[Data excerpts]

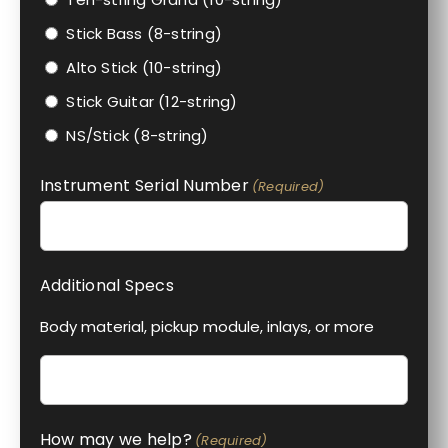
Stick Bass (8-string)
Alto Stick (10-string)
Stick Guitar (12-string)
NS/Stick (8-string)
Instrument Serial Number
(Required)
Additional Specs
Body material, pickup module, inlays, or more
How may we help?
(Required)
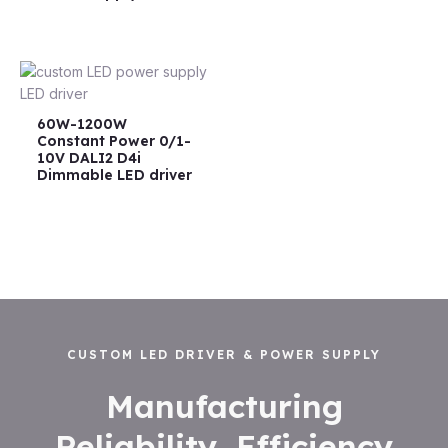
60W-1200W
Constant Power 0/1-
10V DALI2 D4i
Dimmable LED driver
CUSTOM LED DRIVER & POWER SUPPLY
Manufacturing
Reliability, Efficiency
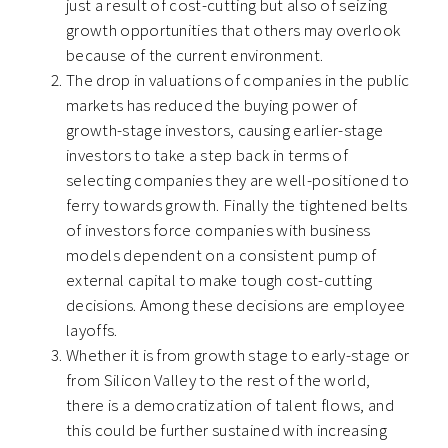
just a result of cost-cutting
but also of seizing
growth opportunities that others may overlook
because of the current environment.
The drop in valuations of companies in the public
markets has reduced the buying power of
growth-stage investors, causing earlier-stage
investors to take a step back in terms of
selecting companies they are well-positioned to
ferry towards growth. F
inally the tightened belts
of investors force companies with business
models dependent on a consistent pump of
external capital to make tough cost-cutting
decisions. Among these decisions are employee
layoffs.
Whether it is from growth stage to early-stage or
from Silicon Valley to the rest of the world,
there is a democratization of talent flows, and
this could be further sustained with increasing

> _Assignment_: Extract the lines of the data exactly, starting at the very beginning and ending with the line that contains "Reliability, Efficiency", including both ends. Omit the pictures from your answer.

> _Exercise solution_:
Stick Bass (8-string)
Alto Stick (10-string)
Stick Guitar (12-string)
NS/Stick (8-string)
Instrument Serial Number
(Required)
Additional Specs
Body material, pickup module, inlays, or more
How may we help?
(Required)
60W-1200W
Constant Power 0/1-
10V DALI2 D4i
Dimmable LED driver
CUSTOM LED DRIVER & POWER SUPPLY
Manufacturing
Reliability, Efficiency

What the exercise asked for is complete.